Posing, punking, waacking; the dance style that emerged from the gay clubs of 1970s Los Angeles, set to the hottest disco tracks of the time, goes by many names.
With a strong focus on the arms and the transference of individual aspects of the music into the body’s movements, waacking, as it is was most commonly known, is an unmistakable chapter in the history of dance.
But in Saigon, after the strict censorship of foreign music in the years after 1975, there’s an entire back-catalogue of music and movements still being uncovered and revived by a new generation through the wonder of the web.
That’s how 31-year-old I.T. outsourcing consultant Danh Tran Thanh found disco, and, more importantly, how he found waacking.
Since stumbling across a YouTube clip of a waacking performance back in 2009 while searching for hip hop dance videos, Danh, along with his friend Thach A Mit (or Black Jack, as he is better known), has become a figurehead of Vietnam's waacking culture.
With its high-energy arm movements and graceful yet powerful poses (inspired, they say, by the iconic glossy Hollywood headshots of early-20th-century film stars such as Greta Garbo, Marlena Dietrich and Rita Hayworth), the dance style immediately captured the pair’s imagination. After dancing hip hop for almost four years, it didn’t take much for them to switch.
“We copied and practiced the basic online routines,” says Danh. “We kept searching online and eventually found Tyrone Proctor, Princess Lockeroo and Ebony.”
As one of the original pioneers of the dance and a regular face on Soul Train (a popular American music and dance television show in the 1970s), Tyrone “The Bone” Proctor is a living legend among today’s international waacking community.
In recent years, after the style all but disappeared in the 1990s due, in part, to the loss of many of its founders to the AIDS crisis, the now 63-year-old Philadelphia native has been instrumental in reviving the movements he and his buddies conceived over four decades ago.
After meeting Proctor in 2015 at a waacking event in Malaysia, Danh and Mit invited him to Saigon. To their delight, he accepted.
A year later, Danh (who also goes by the name Skarlet), and Vu Nguyen (aka D.Arez) hosted Show Off Volume 6, Vietnam’s premier international hip hop and waacking competition, with Tyrone Proctor as an official judge.

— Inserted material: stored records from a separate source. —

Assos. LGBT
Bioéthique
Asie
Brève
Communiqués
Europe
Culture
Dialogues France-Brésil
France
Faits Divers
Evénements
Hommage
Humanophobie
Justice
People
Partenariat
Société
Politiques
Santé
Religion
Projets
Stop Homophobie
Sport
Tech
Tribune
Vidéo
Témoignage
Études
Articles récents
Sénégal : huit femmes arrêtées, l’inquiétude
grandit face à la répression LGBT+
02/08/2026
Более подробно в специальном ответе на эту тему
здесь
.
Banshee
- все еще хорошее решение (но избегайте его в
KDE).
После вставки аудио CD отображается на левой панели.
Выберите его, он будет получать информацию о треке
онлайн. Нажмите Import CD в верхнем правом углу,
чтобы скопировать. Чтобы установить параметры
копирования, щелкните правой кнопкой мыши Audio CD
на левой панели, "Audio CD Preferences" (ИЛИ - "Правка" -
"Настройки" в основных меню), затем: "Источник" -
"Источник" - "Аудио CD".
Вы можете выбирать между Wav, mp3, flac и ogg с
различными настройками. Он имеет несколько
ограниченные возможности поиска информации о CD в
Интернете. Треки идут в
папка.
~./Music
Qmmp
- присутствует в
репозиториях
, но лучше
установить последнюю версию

Competitors battle it out at 2016’s Show Off event. Photo by Simon Stanley |
It was the biggest year ever for the Show Off event, with “waackers” flying in from Malaysia, Singapore, Japan and all over Vietnam to compete. And so, on a sunny Sunday afternoon in Saigon, from a second-floor event space in the city’s sleepy suburbs, came the pounding bass and luscious strings of vintage, unadulterated, dance-til-you-drop disco, with competitors in homemade costumes and sequins galore tearing up the dance floor as the the granddaddy of waacking looked on.
“At the first event in 2013, we had just four people,” explained Danh shortly after the competition as he prepared to take Tyrone Proctor on a whistle-stop tour of the city. “This time we had 50.”
Gulping down an iced tea in his hotel room, the American, who now lives in Manhattan, was buzzing. “This is an extremely unique city,” he said excitedly. “When I was growing up, you would always see on television something negative about Saigon. [But now], I go outside and people are smiling and waving at me. It’s a joy.”
With waacking competitions frequently taking place alongside hip hop dance battles, the two groups have come to respect and appreciate each other’s styles, with many competitors hopping between both genres as the day goes on.
Through numerous national and international competitions, and their weekly waacking workshops, Skarlet and Black Jack’s mission is about much more than dancing. For many of their LGBT students and fans, waacking poses a rare opportunity for self-expression in a safe and fully accepting environment.
I catch up with the pair at their dance studio in District 4.
“With waacking,” says Skarlet, who identifies as a gay cross-dressing man, “you don’t have to be anybody else; you don’t have to hide. We can show our true selves and dance freely, even when we’re sad, stressed or bored with our lives on the outside.”
Scarlet Tran puts Fancy Crew through their paces at a weekly dance class. Photo by Simon Stanley |
It’s another warm night in Saigon. In readiness for a forthcoming competition in Malaysia, Skarlet and Black Jack’s waacking collective, Fancy Crew, are about to get to work. As the sound system kicks into life, the unmistakable sounds of Donna Summer pour out into the evening air. I.T. consultant Danh Tran Thanh pulls off his motorbike helmet, pulls on a pair of high heels, and becomes Skarlet Tran, the fiercely-proud waacking sensation. His students line up and their session begins.
For Saigon’s LGBT community, things have come a long way in the past few years. The law and general social attitudes are now more accepting than ever. But there’s still a way to go before Skarlet and Black Jack and the rest of the crew can whip out their killer moves in a downtown bar or club.
“The music in Saigon is always EDM,” says Skarlet after the crew’s energetic warm-up routine. “Why can’t it be Disco!?”
With my toes tapping and my pen drumming out the beat on my notebook, I have to agree.